Cinéma et politique forment un cocktail explosif dans Un simple accident, une Palme d'Or courageuse qui interroge l'humanité en chacun de nous.
Jafar Panahi est le plus grand cinéaste iranien vivant. Après quelques films remarqués comme Le ballon blanc (Caméra d'Or en 1995) et remarquables, tel Le cercle (Lion d'Or en 2000), il a écopé en 2010 d'une peine de prison de six ans et d'une interdiction d'exercer son métier pendant deux décennies. Cela ne l'a pas empêché de réaliser en catimini cinq essais qui mélangeaient fiction et documentaire, dont l'éclairant Taxi Téhéran (Ours d'Or en 2015). Arrêté à nouveau en 2022 et libéré après une grève de la faim, le voilà de retour avec une nouvelle oeuvre phare qui a été tournée clandestinement.

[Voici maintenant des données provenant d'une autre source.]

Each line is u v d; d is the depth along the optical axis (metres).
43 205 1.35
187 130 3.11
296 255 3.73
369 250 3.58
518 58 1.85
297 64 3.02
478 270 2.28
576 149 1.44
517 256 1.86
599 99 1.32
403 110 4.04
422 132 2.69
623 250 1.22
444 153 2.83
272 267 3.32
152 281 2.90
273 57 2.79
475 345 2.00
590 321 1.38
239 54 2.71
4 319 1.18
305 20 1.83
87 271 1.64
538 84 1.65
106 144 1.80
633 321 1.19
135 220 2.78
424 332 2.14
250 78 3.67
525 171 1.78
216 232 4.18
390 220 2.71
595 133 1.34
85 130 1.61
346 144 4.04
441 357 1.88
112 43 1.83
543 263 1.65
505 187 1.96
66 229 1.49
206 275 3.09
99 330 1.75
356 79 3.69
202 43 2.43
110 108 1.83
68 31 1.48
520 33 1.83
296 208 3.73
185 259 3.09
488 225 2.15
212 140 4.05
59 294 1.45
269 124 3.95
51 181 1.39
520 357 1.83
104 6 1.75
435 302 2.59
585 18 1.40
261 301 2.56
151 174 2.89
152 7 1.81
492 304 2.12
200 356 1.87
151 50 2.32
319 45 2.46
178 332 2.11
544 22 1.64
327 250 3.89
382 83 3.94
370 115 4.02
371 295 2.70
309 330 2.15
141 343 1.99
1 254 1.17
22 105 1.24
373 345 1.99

Comme son titre l'indique, le long métrage débute par un simple accident. Une voiture conduite par un père de famille heurte une bête sur la route. Déjà là, le symbole de l'animal est limpide. Ces êtres anonymes ne méritent pas qu'on s'y arrête - comme ce chien qui apparaîtra plus loin dans le récit - et on a tôt fait de troquer l'image animale par celle des humains qui subissent avant de montrer les crocs. Ce qui pousse son conducteur à s'immobiliser est une défectuosité survenue au véhicule. En cherchant de l'aide, il attire l'attention d'un mécanicien. Ce dernier reconnaît la démarche de l'inconnu. Il s'agit de celle de l'homme qui l'a torturé et qui a bouleversé son existence jamais. En quête de vengeance, le mécanicien suit et kidnappe le père de famille. Mais devant le doute, il part à la recherche d'autres victimes afin d'être certain qu'il s'agit bel et bien de son ancien bourreau.

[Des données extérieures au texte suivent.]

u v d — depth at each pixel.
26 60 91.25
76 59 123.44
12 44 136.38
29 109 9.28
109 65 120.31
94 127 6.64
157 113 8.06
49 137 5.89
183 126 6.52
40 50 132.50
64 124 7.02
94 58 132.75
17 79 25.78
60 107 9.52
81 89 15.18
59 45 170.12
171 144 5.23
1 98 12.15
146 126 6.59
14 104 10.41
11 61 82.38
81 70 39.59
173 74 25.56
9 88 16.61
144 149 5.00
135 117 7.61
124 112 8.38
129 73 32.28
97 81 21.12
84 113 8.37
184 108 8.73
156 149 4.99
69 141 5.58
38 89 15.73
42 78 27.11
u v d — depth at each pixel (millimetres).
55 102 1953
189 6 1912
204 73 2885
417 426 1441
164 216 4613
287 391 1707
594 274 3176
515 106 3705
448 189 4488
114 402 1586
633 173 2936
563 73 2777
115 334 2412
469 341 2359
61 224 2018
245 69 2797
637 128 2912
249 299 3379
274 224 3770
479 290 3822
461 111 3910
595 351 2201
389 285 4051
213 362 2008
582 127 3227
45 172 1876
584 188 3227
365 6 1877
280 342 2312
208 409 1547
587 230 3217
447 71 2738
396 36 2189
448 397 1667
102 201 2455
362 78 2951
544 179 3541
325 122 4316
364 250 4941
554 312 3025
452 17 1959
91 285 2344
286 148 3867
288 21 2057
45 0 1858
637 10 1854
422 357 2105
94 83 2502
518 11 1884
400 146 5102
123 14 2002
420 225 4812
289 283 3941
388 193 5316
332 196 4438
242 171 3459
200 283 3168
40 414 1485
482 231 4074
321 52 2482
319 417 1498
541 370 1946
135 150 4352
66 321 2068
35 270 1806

Un simple accident apparaît comme une rupture dans le cinéma de Panahi. Au lieu de sa légendaire subtilité, son plus récent effort se veut beaucoup plus critique et virulent dans sa façon d'attaquer le système en place. Il se permet même de jouer dans les plates-bandes du suspense, ce qui le rapproche de l'implacable Les graines du figuier sauvage, où son compatriote Mohammad Rasoulof a dû s'exiler afin de dévoiler son film. La noirceur règne et elle agit à la fois sur le plan politique et personnel. Que faire face au Mal ambiant? La vengeance peut-elle remplacer la justice? Et comment rompre le cycle de violence? La trame narrative n'est pas sans rappeler celle du récent Les fantômes de Jonathan Millet et les personnages doivent naviguer dans les ténèbres, au sein des limbes de leurs souvenirs, à palper l'horreur encore présente. Un exercice quelque peu démonstratif où l'émotion finit par couler à flot, notamment lorsque les interprètes - tous excellents - exposent leurs traumas.
Ce voyage au bout de la nuit n'est pas moins marqué par un humour noir qui caractérise la plupart des créations de son auteur, de Hors jeu à Aucun ours. Les séquences absurdes ne sont pas rares, notamment cette façon de rappeler comment la corruption gangrène tout ou cette succession rocambolesque de témoins dans une van - depuis Abbas Kiarostami, le véhicule devient généralement la métaphore du pays dans les longs métrages iraniens - qui tentent d'identifier le potentiel tortionnaire. Ces moments permettent au récit de respirer afin de mieux repartir. Le scénario brillant n'est peut-être pas dénué de didactisme, mais il n'a que faire de la satire si représentative de notre époque, comme en fait foi la sortie la semaine prochaine de l'appuyé Bugonia de Yorgos Lanthimos où il est également question d'un kidnapping.
S'il a été tourné avec peu de moyens, le film affiche une totale maîtrise technique. Les plans séquences sont nombreux et révélateurs de la façon de prendre sa place dans l'espace et le temps. Le désert s'affiche à la fois comme le théâtre des enjeux et le reflet de la solitude des âmes errantes. Tandis que l'importance accordée au hors champ est autant sinon plus primordiale que celle consacrée à ce qui est montré. Si le ton pourrait paraître verbeux, aucun dialogue n'est superflu. Les mots sont en quête d'une vérité qui prend enfin forme lors d'une suffocante scène tardive en plan fixe. Rajoutons à cela une conclusion qui glace le sang et on obtient un opus qui hantera le cinéphile à jamais.
Voilà toute la force d'Un simple accident, un chef-d'oeuvre contemporain qui est à la fois une dénonciation des horreurs en place et une véritable leçon de cinéma. Une tragédie comme il s'en fait peu où les notions de Bien et de Mal prennent une tout autre forme. Il s'agit, à n'en point douter, de l'un des meilleurs films de l'année.